-- Start TEXT SECTION --
Early-stage software. Shurli is experimental and built with AI assistance. It will have bugs. Not recommended for production or safety-critical use. Read the disclaimer.
Automatic WiFi Transition: Real Hardware, Real Networks, Zero Restarts

Automatic WiFi Transition: Real Hardware, Real Networks, Zero Restarts

February 27, 2026·
Satinder Grewal

Phase 5: Automatic Network Resilience

The problem we solved

Switch your laptop from home WiFi to a phone hotspot. Your P2P connection drops. You restart the daemon. Switch back to WiFi. Restart again. Every network change requires manual intervention.

This was Shurli before Phase 5. The daemon detected network changes but couldn’t recover from them automatically. Connections on disappeared interfaces sat dead for minutes (TCP keepalive timeout). The reconnect loop waited up to 30 seconds before trying. mDNS couldn’t find LAN peers fast enough. And when it did, PeerManager would stomp the LAN connection with a relay.

Phase 5 fixes all of this. Seven transition scenarios tested on five physical networks. Every single one recovers automatically. Zero daemon restarts.

The numbers

TransitionPath changeRecovery time
Cellular (CGNAT) to 5G hotspotRELAYED to DIRECT~5s
5G hotspot to Cellular (CGNAT)DIRECT to RELAYED~35s
Cellular (CGNAT) to Satellite WiFi (LAN)RELAYED to DIRECT (LAN)~10-15s
Satellite WiFi to Cellular (CGNAT)DIRECT to RELAYED~5s
Cellular (CGNAT) + USB LAN plugRELAYED to DIRECT (IPv6)~8s
USB LAN unplugDIRECT to RELAYED~5s
Terrestrial WiFi to Satellite WiFiDIRECT to DIRECT~5s

The worst-case transition (5G hotspot to cellular CGNAT) takes ~35 seconds because relay reservation needs to be re-established after losing the direct connection. The typical case is 5-15 seconds.

Connection priority table

Shurli now enforces a strict priority order. Higher priority paths always win:

1. LAN (mDNS, private IPv4)     ~23ms
2. Direct IPv6 (path probing)   ~23ms
3. Relay (fallback)             ~180ms

If you’re on the same LAN as your peer, you get a direct connection at LAN latency. If you’re on a different network with public IPv6, you get a direct connection via IPv6 probing. If you have no IPv6 and you’re behind CGNAT, you fall back to relay.
-- End TEXT SECTION --
-- Start DATASET SECTION --
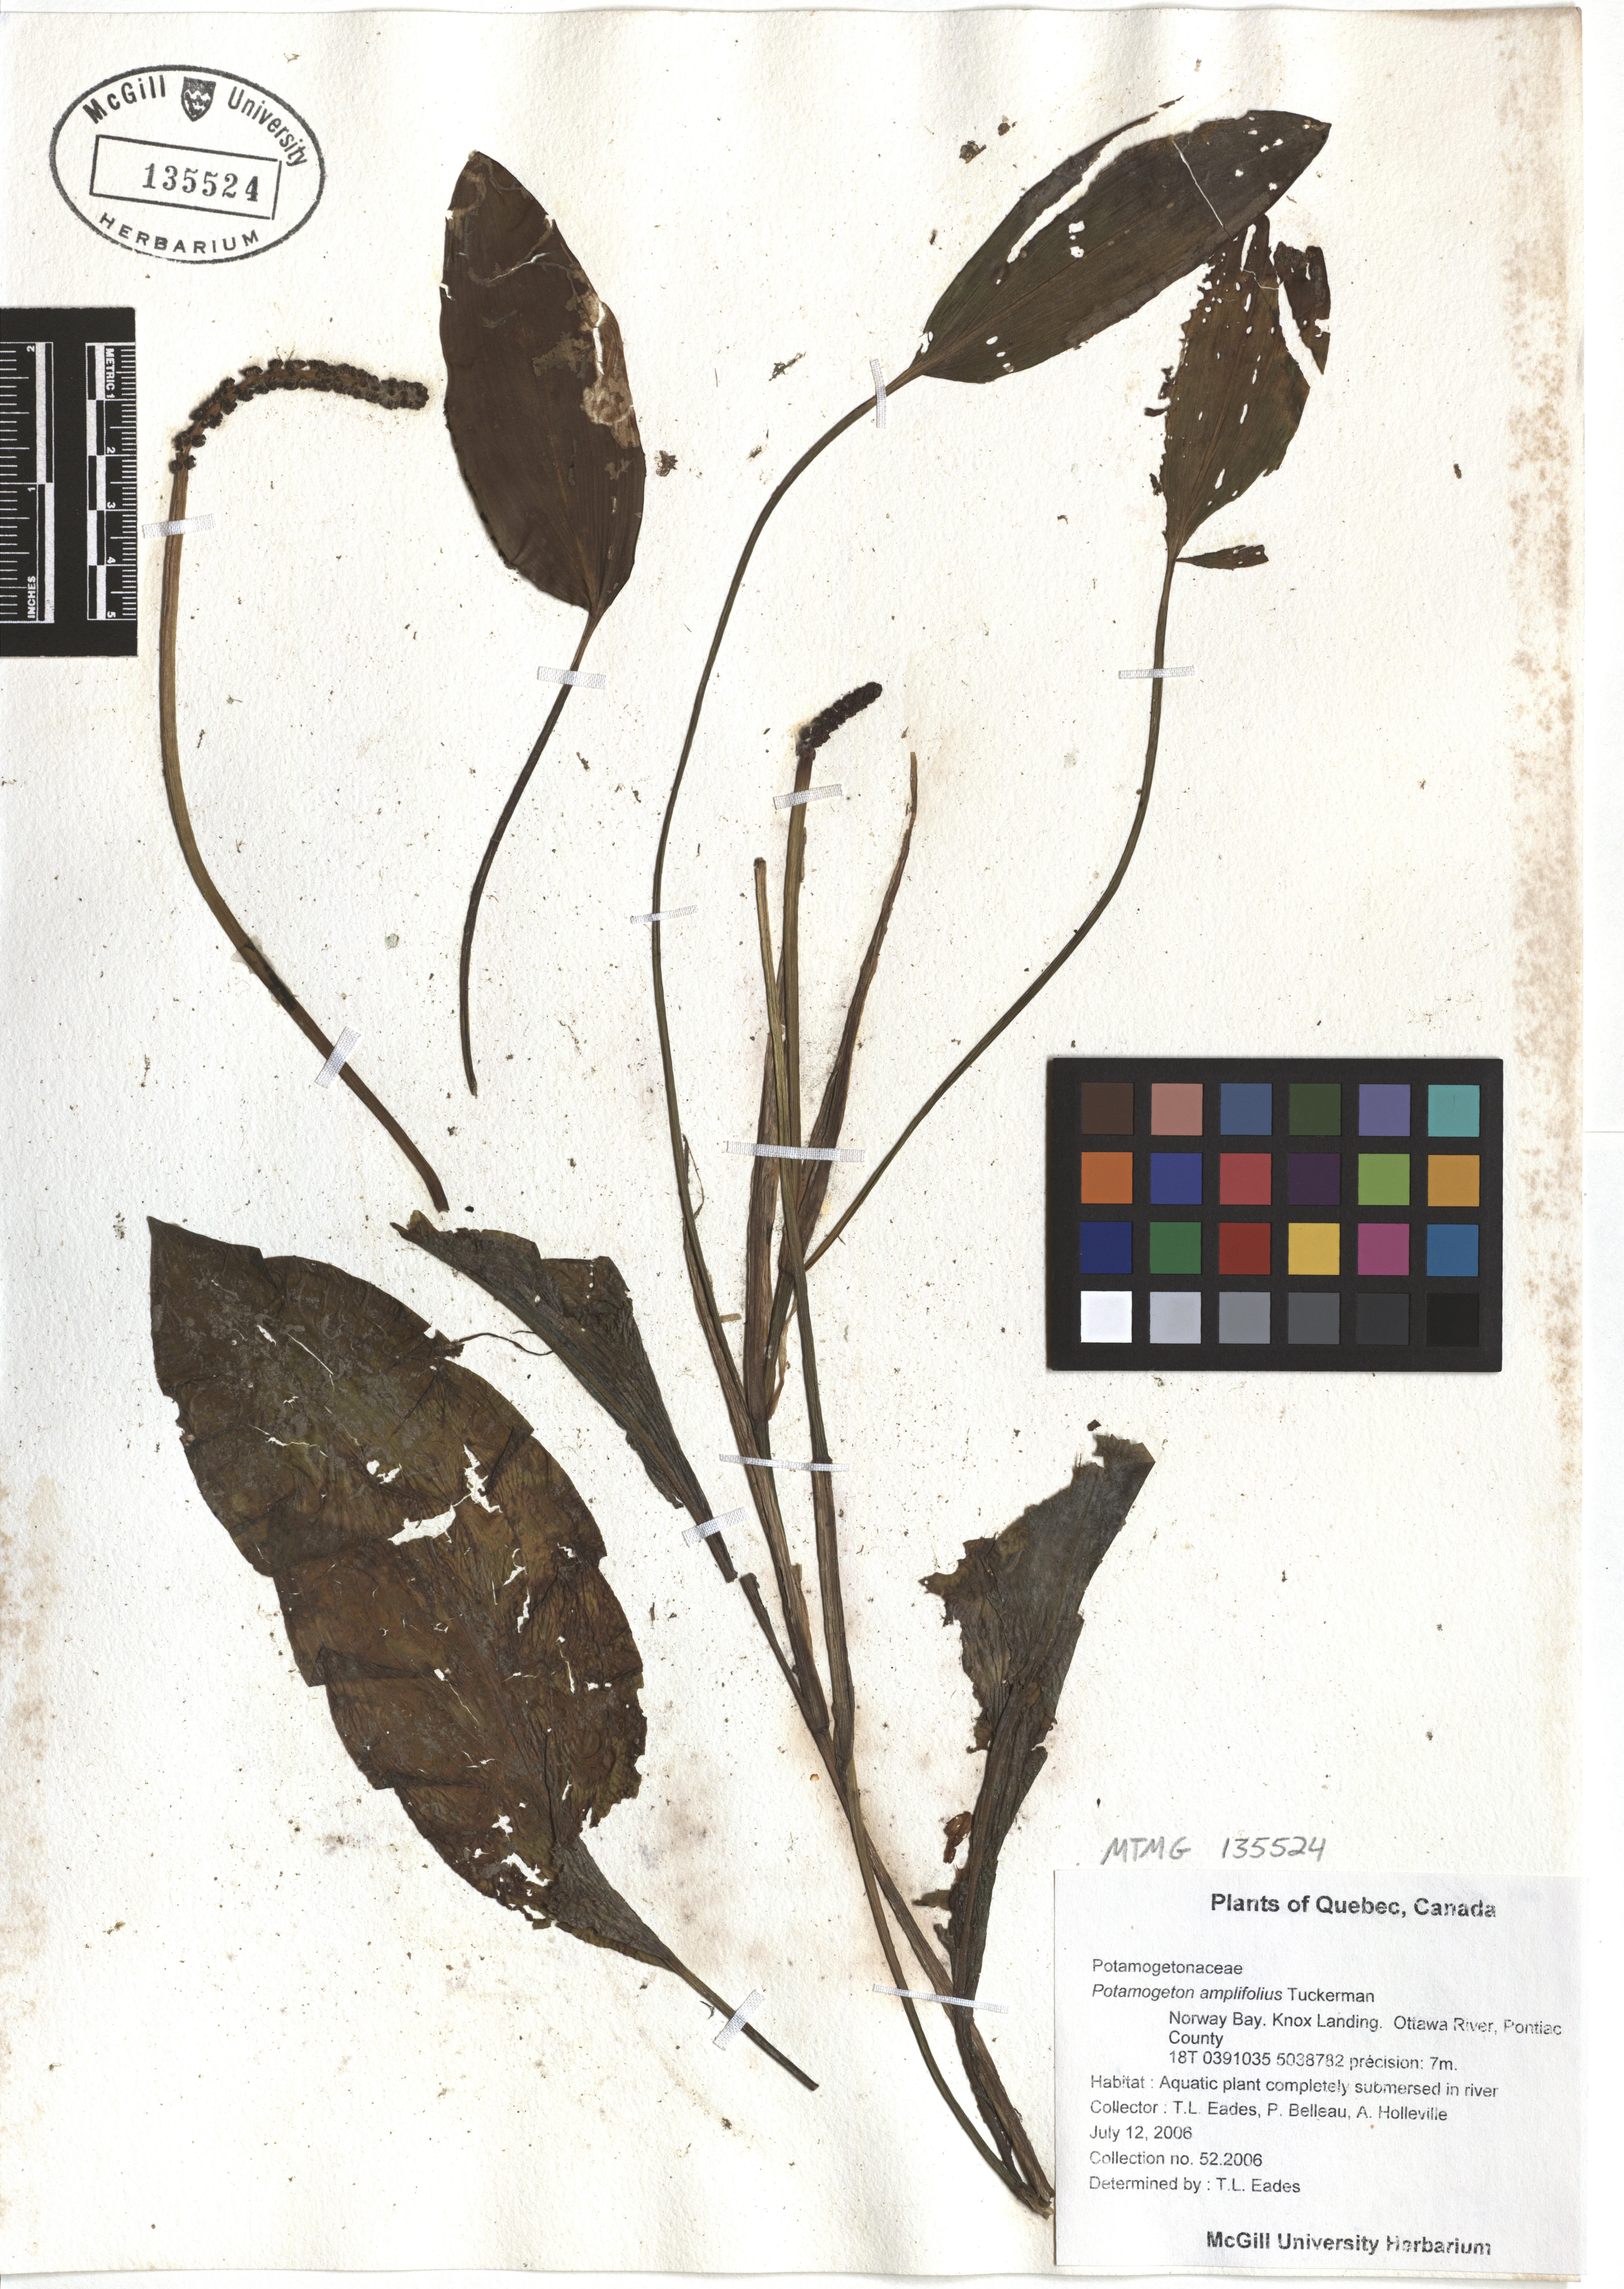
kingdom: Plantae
-- End DATASET SECTION --
**SET TASK 1**:
Answer these from the post on automatic WiFi transition:
(a) Before Phase 5, how long did the reconnect loop wait before trying?
(b) Which transition is named as the worst case, and how long does it take?
(c) What latency does the priority table give for relay?
**SET TASK 2**: Update everything from "This was Shurli" down to "Zero daemon restarts." in the post on automatic WiFi transition, giving it in full with "stomp" changed to "override".

**FINAL ANSWER 1**:
(a) Up to 30 seconds.
(b) 5G hotspot to cellular CGNAT, about 35 seconds.
(c) About 180ms.

**FINAL ANSWER 2**:
This was Shurli before Phase 5. The daemon detected network changes but couldn’t recover from them automatically. Connections on disappeared interfaces sat dead for minutes (TCP keepalive timeout). The reconnect loop waited up to 30 seconds before trying. mDNS couldn’t find LAN peers fast enough. And when it did, PeerManager would override the LAN connection with a relay.

Phase 5 fixes all of this. Seven transition scenarios tested on five physical networks. Every single one recovers automatically. Zero daemon restarts.